Within the next 50 years there will likely be many therapies based on some of the genetic discoveries I've been describing. In a few cases genes themselves will be used to replace mutant genes or to treat cancers or infectious illnesses. More commonly there will be potent drugs based on an understanding of disease in genetic and molecular terms, as I suggested earlier when I discussed osteoporosis.
But there will remain serious concerns even within this promising picture. We will not have resolved a thorny issue about the decisions we make to transmit our genes to our progeny.

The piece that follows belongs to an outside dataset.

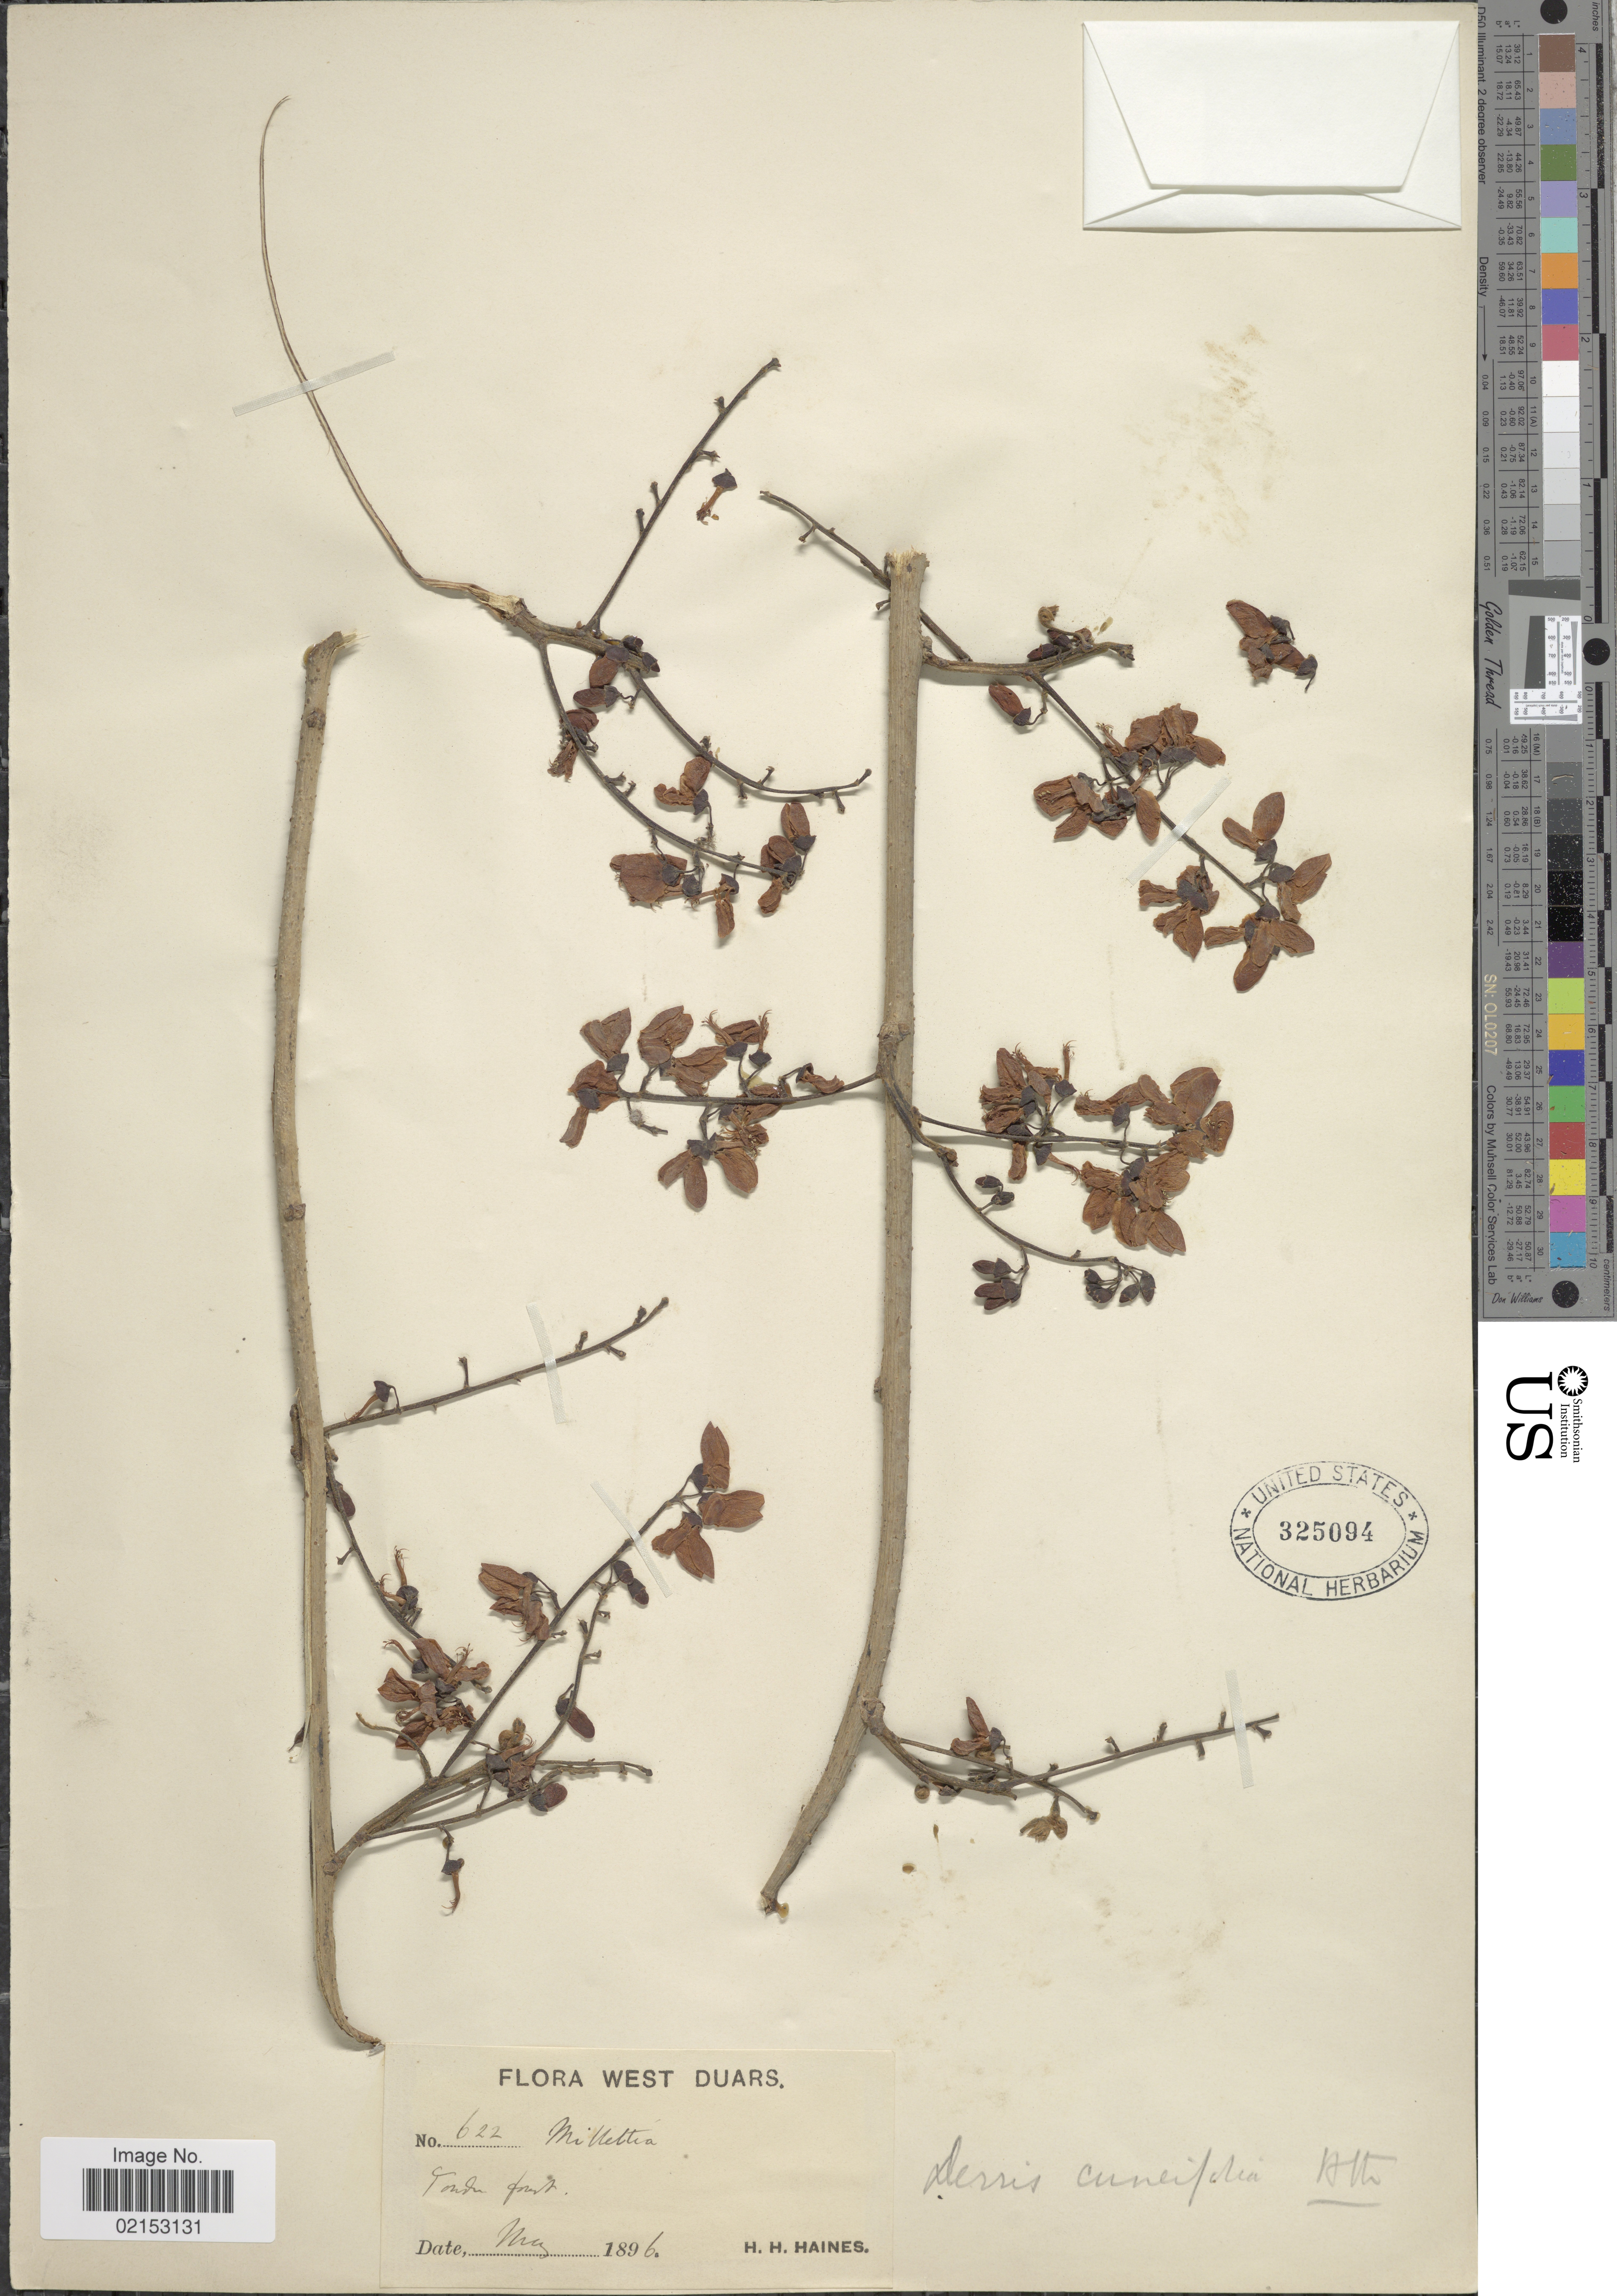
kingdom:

As individuals every one of us in this room will have to accept the idea that we all carry mutant genes we would have preferred not to have received. Many people already use genetic testing of embryos or early fetuses to prevent the rare devastating illnesses caused by some such genes, such as severe anemia, cystic fibrosis or childhood neurological diseases. But soon we'll be able to consider whether to transmit diseases that predispose to the more common adult illnesses, such as early breast cancer or heart disease. These will be difficult decisions for individuals and will present serious dilemmas for our society.
To make any further progress we have an immediate political issue to resolve. We must insist that all states and the federal government pass laws to protect our citizens from abuses of genetic information. Recently the Equal Employment Opportunity Commission ruled that the Americans for Disabilities Act prevents job discrimination based on genetic information. This will help, but strong laws that guarantee the privacy of genetic information and protection from reprisals by insurance companies will be essential, and currently only a few states, Kansas not among them, have such laws. Provisions in Sen. Kassebaum's proposed Health Insurance Reform Act are especially enlightened in this respect.

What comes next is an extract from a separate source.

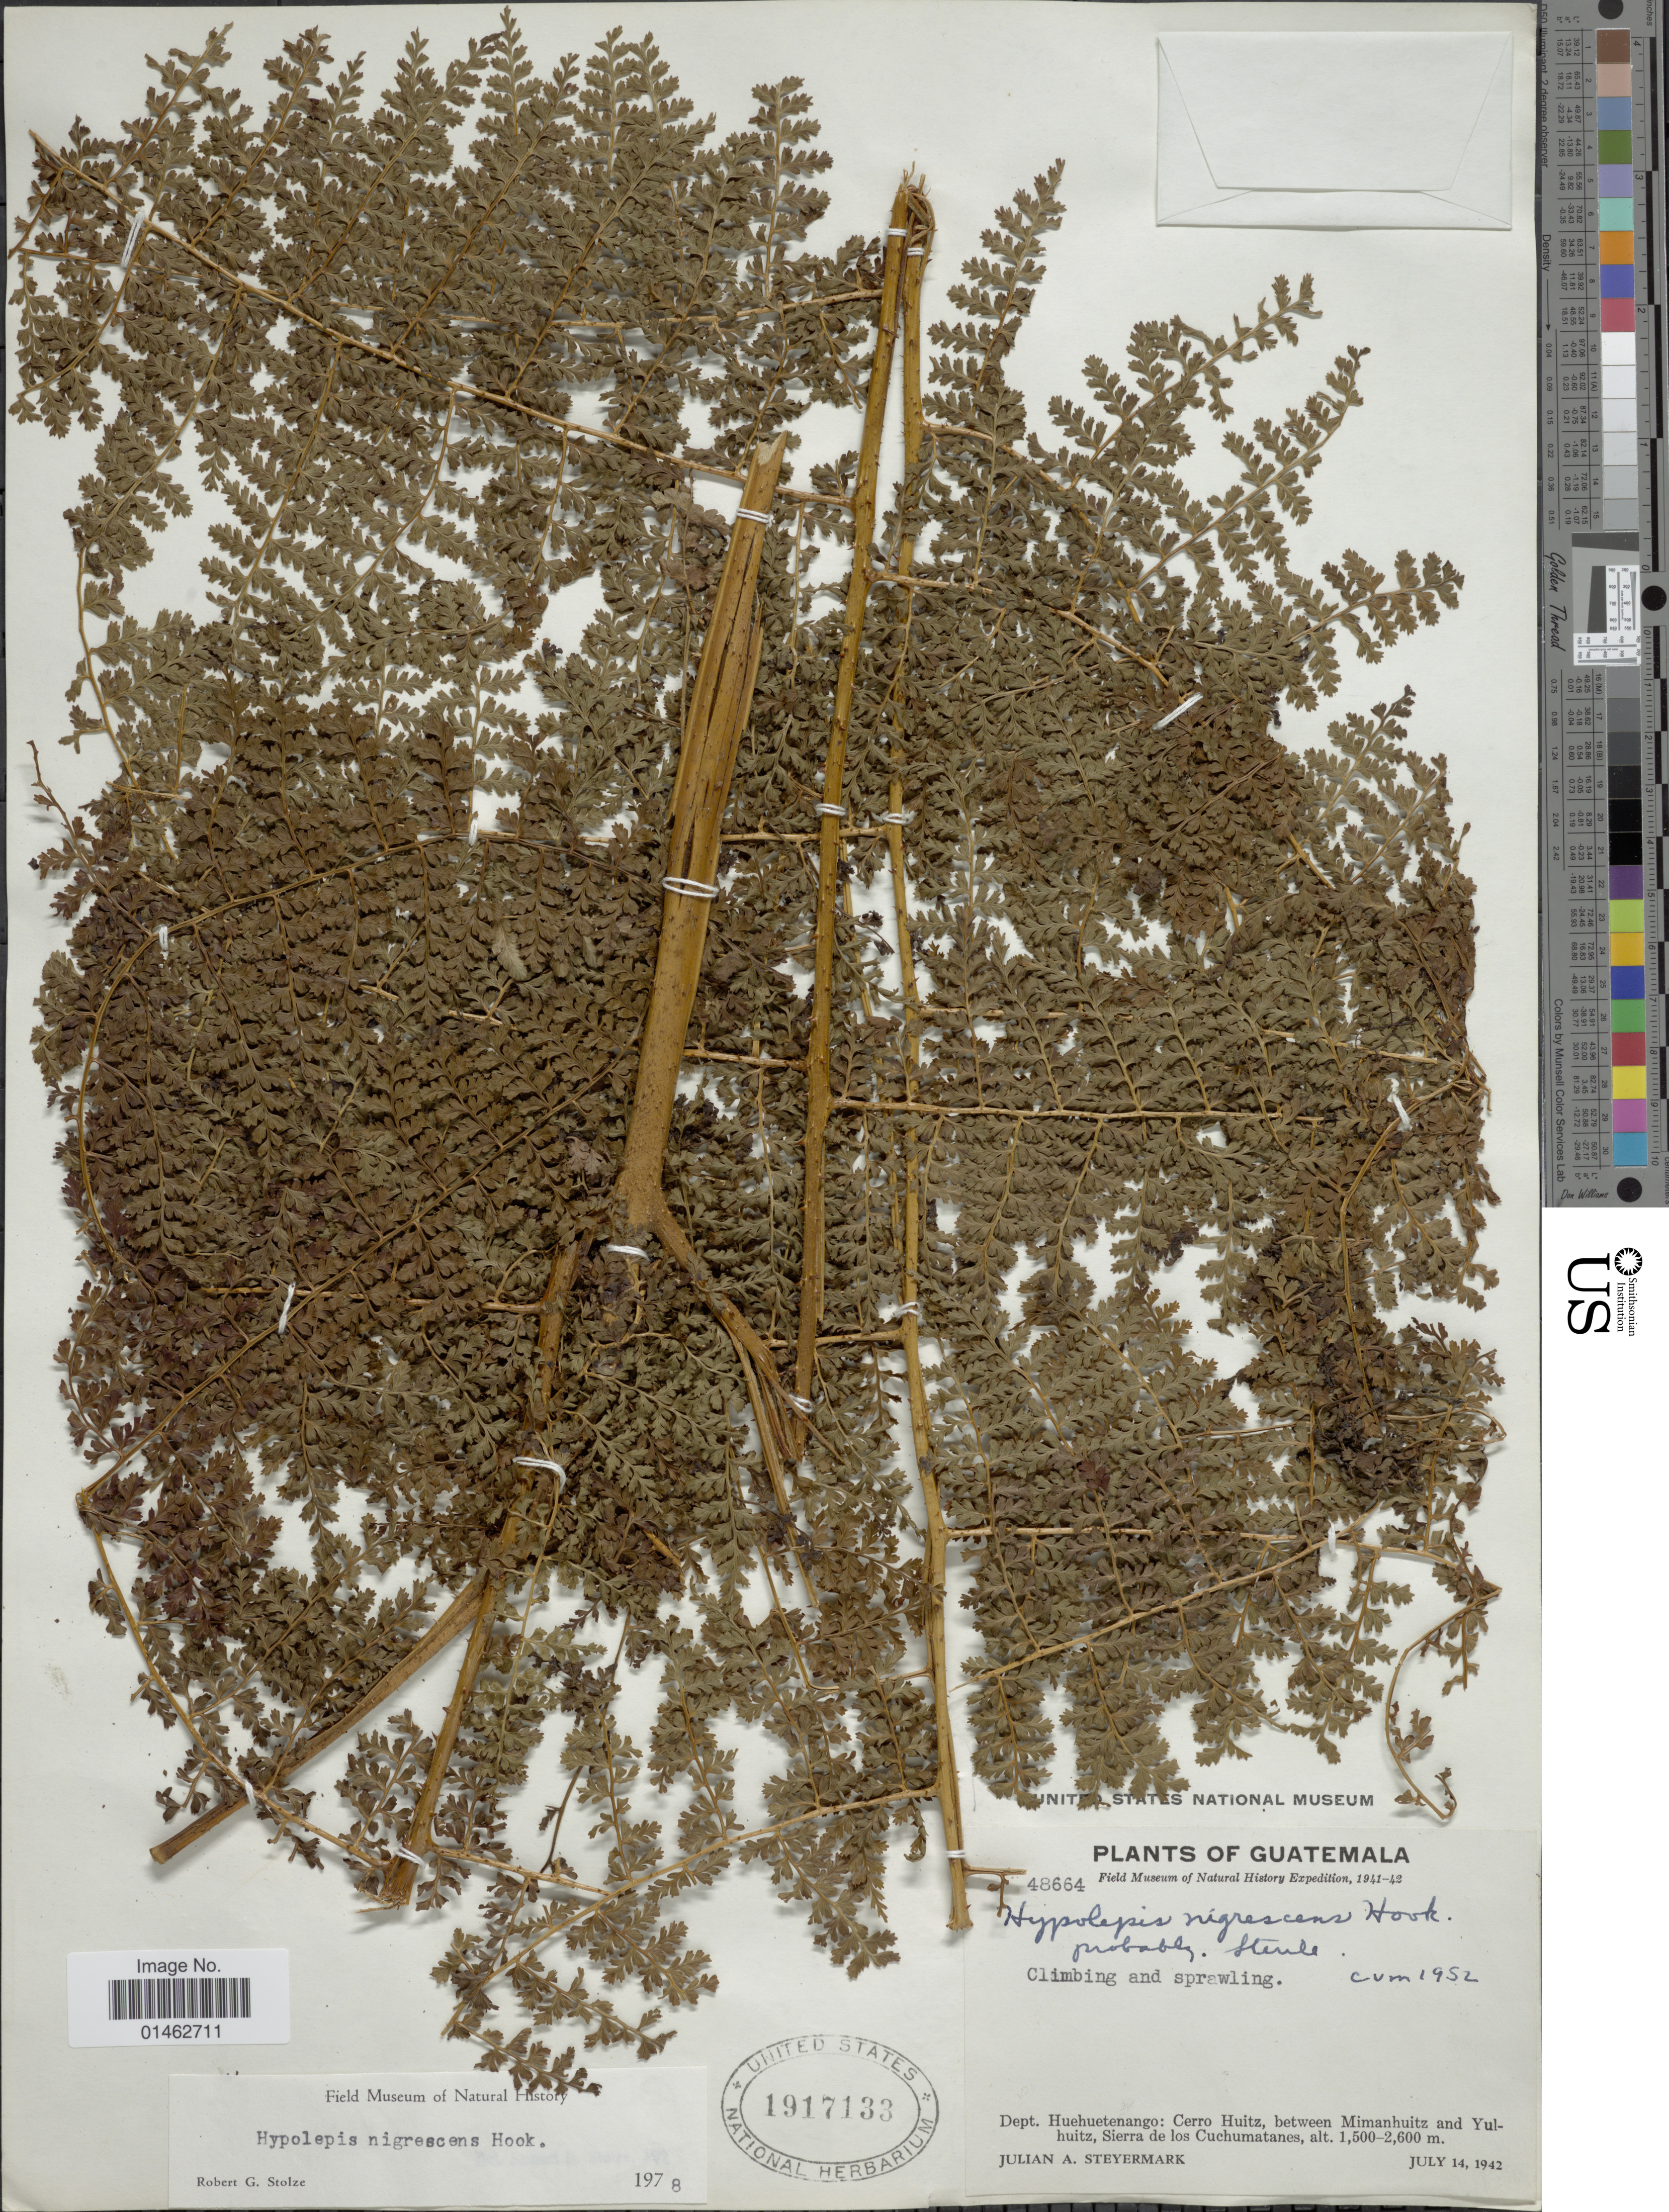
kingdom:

Now, I have taken this discussion way beyond the scientific arena into politics, law and ethics, to illustrate some ways in which the genetic revolution in biology will affect us all, will require the talents of many who are not scientists, and will compel all of us to understand the principles on which this revolution in biology rests. To reinforce this point let me give you Carl Sagan, the final words, quoting again from his book "Broke His Brain." I quote: "The compassionate application of new technology to human problems requires a deep understanding of human nature and human culture, a general education in the broader sense. We are at a cross roads in human history. Never before has there been a moment so simultaneously perilous and promising." Now, he was speaking about nuclear power, but it could have been genetics, when he says, "We are the first species to have taken our evolution into our own hands. There is not much time to determine which fork of the road to which we are committing our children and our future.